Un grand récit romantique, sur la mélancolie furieuse des paysages de Bretagne, les amours impossibles, et le temps qui passe. Notamment celui de l'enfance, cruel et insaisissable, qui emporte avec lui les bonheurs simples, avant même qu'ils n'aient été appréciés à leur juste valeur.
Comme abbatus en plein vol.
Ce déterminisme suffocant et cette fatalité, on les retrouve dans les personnages d'Huguenin. Notamment Olivier, protagoniste mystérieux et imprévisible, qui déploit une rage sans pareille pour faire l'expérience de sa liberté. Et bien que ses desseins semblent à première vue immoraux, on en vient par moment à souhaiter qu'il les atteigne malgré tout. Qu'il puisse s'affranchir de l'ordre établi et du regard des autres, pour enfin vivre cet amour interdit... Avant d'être nous-mêmes rattrapés par notre morale, et mis face à nos pulsions morbides. Une expérience de lecture troublante, immersive, qui n'est pas sans rappeler Lolita de Nabokov.

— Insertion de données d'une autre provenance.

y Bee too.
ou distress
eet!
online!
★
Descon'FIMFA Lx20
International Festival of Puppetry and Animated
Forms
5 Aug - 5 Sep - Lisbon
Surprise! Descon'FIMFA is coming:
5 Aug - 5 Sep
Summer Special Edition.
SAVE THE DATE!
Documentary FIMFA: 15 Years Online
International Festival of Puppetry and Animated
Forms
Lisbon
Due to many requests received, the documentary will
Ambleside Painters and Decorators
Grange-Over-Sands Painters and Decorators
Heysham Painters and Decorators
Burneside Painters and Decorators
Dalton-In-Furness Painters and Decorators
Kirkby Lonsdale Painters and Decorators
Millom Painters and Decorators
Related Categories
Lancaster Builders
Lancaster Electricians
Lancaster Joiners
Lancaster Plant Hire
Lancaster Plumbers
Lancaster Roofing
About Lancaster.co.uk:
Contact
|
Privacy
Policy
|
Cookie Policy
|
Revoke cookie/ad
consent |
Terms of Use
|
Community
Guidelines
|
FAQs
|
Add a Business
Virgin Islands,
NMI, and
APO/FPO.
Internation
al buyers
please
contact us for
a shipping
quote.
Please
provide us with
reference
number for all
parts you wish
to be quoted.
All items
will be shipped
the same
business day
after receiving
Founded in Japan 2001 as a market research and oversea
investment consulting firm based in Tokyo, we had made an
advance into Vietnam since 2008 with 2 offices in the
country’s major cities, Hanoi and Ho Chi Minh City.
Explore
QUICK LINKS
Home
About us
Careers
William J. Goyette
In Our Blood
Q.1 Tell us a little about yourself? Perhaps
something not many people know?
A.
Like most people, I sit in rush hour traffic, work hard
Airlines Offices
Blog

Il faut dire que personnage d'Olivier fascine, par sa façon de forcer sa liberté, sa rage et son intensité dans la vie. Il est en quête d'absolu et c'est ce qui fait de lui un héros romantique, forcément tragique.
Et puis, il y a en lui toute cette solitude existentielle : toujours entouré, mais terriblement seul. Lui que personne ne peut aider à porter ses tourments, mais aussi, et on ne s'en aperçoit que vers la fin, lui que personne n'aime véritablement... Pire, on le déteste, sa présence met mal à l'aise et pousse les autres dans les recoins les plus sombres d'eux-mêmes.

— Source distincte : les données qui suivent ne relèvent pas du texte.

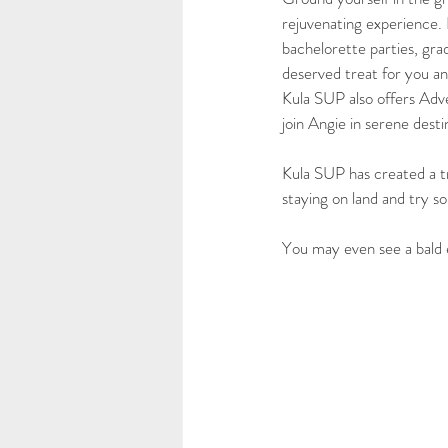
rejuvenating experience. P
bachelorette parties, gra
deserved treat for you an
Kula SUP also offers Adve
join Angie in serene dest
Kula SUP has created a tr
staying on land and try so
You may even see a bald 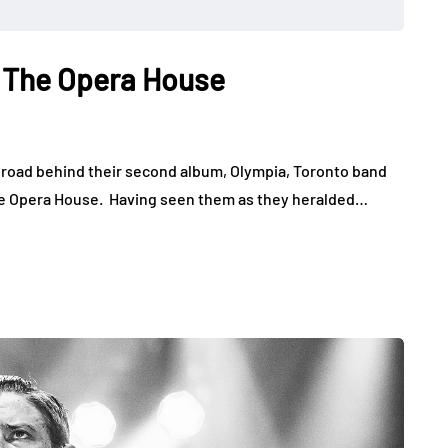
t The Opera House
 road behind their second album, Olympia, Toronto band
 the Opera House. Having seen them as they heralded…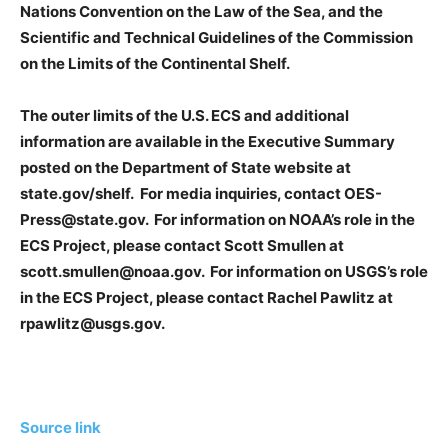
Nations Convention on the Law of the Sea, and the
Scientific and Technical Guidelines of the Commission
on the Limits of the Continental Shelf.
The outer limits of the U.S. ECS and additional
information are available in the Executive Summary
posted on the Department of State website at
state.gov/shelf. For media inquiries, contact OES-
Press@state.gov. For information on NOAA’s role in the
ECS Project, please contact Scott Smullen at
scott.smullen@noaa.gov. For information on USGS’s role
in the ECS Project, please contact Rachel Pawlitz at
rpawlitz@usgs.gov.
Source link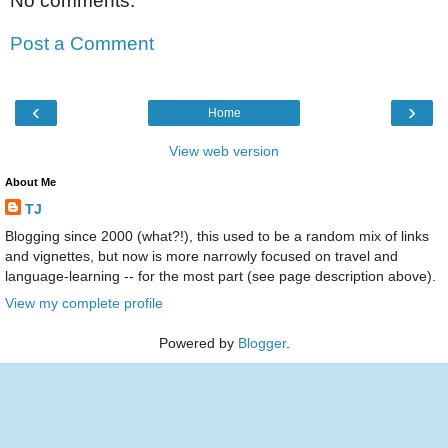
No comments:
Post a Comment
‹
›
Home
View web version
About Me
TJ
Blogging since 2000 (what?!), this used to be a random mix of links
and vignettes, but now is more narrowly focused on travel and
language-learning -- for the most part (see page description above).
View my complete profile
Powered by
Blogger
.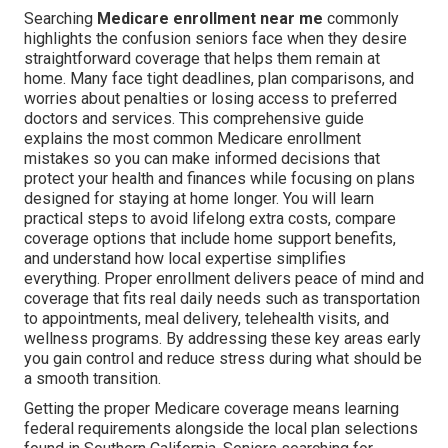
Searching
Medicare enrollment near me
commonly
highlights the confusion seniors face when they desire
straightforward coverage that helps them remain at
home. Many face tight deadlines, plan comparisons, and
worries about penalties or losing access to preferred
doctors and services. This comprehensive guide
explains the most common Medicare enrollment
mistakes so you can make informed decisions that
protect your health and finances while focusing on plans
designed for staying at home longer. You will learn
practical steps to avoid lifelong extra costs, compare
coverage options that include home support benefits,
and understand how local expertise simplifies
everything. Proper enrollment delivers peace of mind and
coverage that fits real daily needs such as transportation
to appointments, meal delivery, telehealth visits, and
wellness programs. By addressing these key areas early
you gain control and reduce stress during what should be
a smooth transition.
Getting the proper Medicare coverage means learning
federal requirements alongside the local plan selections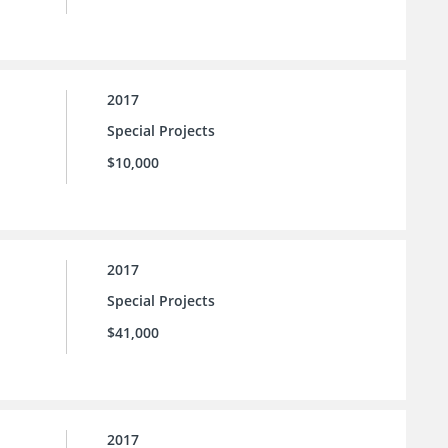
2017
Special Projects
$10,000
2017
Special Projects
$41,000
2017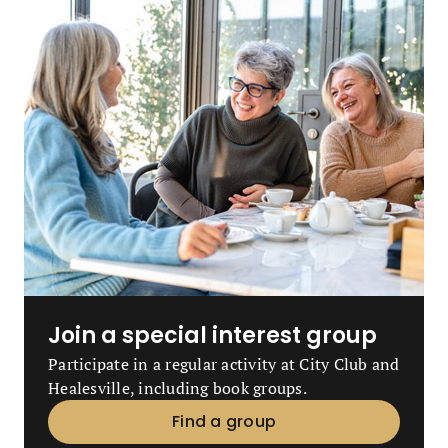
Join a special interest group
Participate in a regular activity at City Club and
Healesville, including book groups.
Find a group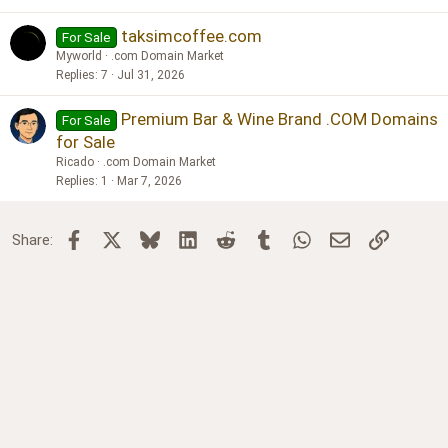
taksimcoffee.com
For Sale
Myworld
.com Domain Market
Replies
7
Jul 31, 2026
Premium Bar & Wine Brand .COM Domains
For Sale
for Sale
Ricado
.com Domain Market
Replies
1
Mar 7, 2026
Facebook
X
Bluesky
LinkedIn
Reddit
Tumblr
WhatsApp
Email
Link
Share:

J'ai trouvé à cet égard le personnage du meilleur ami, Pierre, très intéressant dans le déroulé de l'histoire. Il veut devenir écrivain, et on sent par là qu'il éprouve une forme de jalousie vis à vis d'Olivier. Pourtant, à aucun moment il n'est fait mention de l'éventualité que celui-ci n'écrive. Il y a une mise en abîme implicite : le lecteur sait qu'Olivier, au fond, c'est Huguenin (les quelques passages qui basculent à la 1ère personne viennent d'ailleurs confirmer cette impression, comme s'ils avaient échappés à la plume de l'auteur). Car même si Olivier n'écrit pas dans le roman, on le pressent : il est déjà écrivain ou en passe de l'être. Sa sensibilité et sa voracité pour la vie ne trompent pas. Il sera bien plus doué que Pierre, trop pragmatique et raisonnable.

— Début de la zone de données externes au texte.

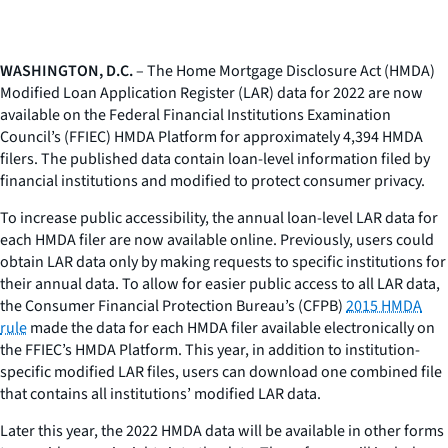
WASHINGTON, D.C.
– The Home Mortgage Disclosure Act (HMDA)
Modified Loan Application Register (LAR) data for 2022 are now
available on the Federal Financial Institutions Examination
Council’s (FFIEC) HMDA Platform for approximately 4,394 HMDA
filers. The published data contain loan-level information filed by
financial institutions and modified to protect consumer privacy.
To increase public accessibility, the annual loan-level LAR data for
each HMDA filer are now available online. Previously, users could
obtain LAR data only by making requests to specific institutions for
their annual data. To allow for easier public access to all LAR data,
the Consumer Financial Protection Bureau’s (CFPB)
2015 HMDA
rule
made the data for each HMDA filer available electronically on
the FFIEC’s HMDA Platform. This year, in addition to institution-
specific modified LAR files, users can download one combined file
that contains all institutions’ modified LAR data.
Later this year, the 2022 HMDA data will be available in other forms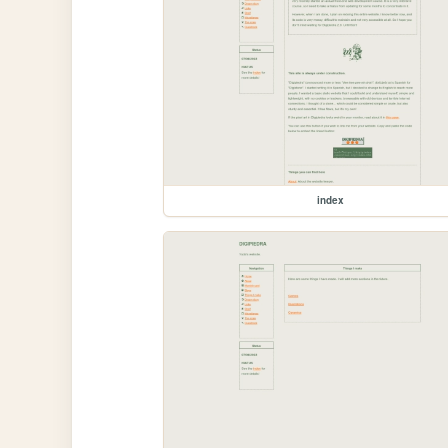
index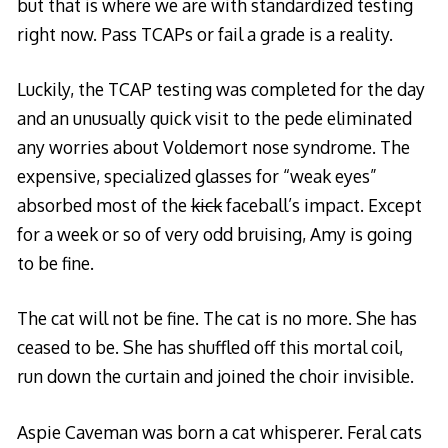
but that is where we are with standardized testing
right now. Pass TCAPs or fail a grade is a reality.
Luckily, the TCAP testing was completed for the day
and an unusually quick visit to the pede eliminated
any worries about Voldemort nose syndrome. The
expensive, specialized glasses for “weak eyes”
absorbed most of the
kick
faceball’s impact. Except
for a week or so of very odd bruising, Amy is going
to be fine.
The cat will not be fine. The cat is no more. She has
ceased to be. She has shuffled off this mortal coil,
run down the curtain and joined the choir invisible.
Aspie Caveman was born a cat whisperer. Feral cats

Et puis, au fil de l'histoire, les personnages semblent échanger peu à peu leurs rôles. Pierre, en meilleur ami docile un peu sous emprise, se révèle finalement obscur et énigmatique; tandis qu'Olivier, de plus en plus impuissant, apparaît esseulé et déterminé par un destin tragique, dont le cours lui échappe malgré tous ses efforts.
Comme le sable fin des plages de Bretagne qui lui glisse entre les doigts, il ne parvient à retenir ni le temps, ni les personnes qu'il aime; irrémédiablement condamné pour avoir "bêtement refusé la vie".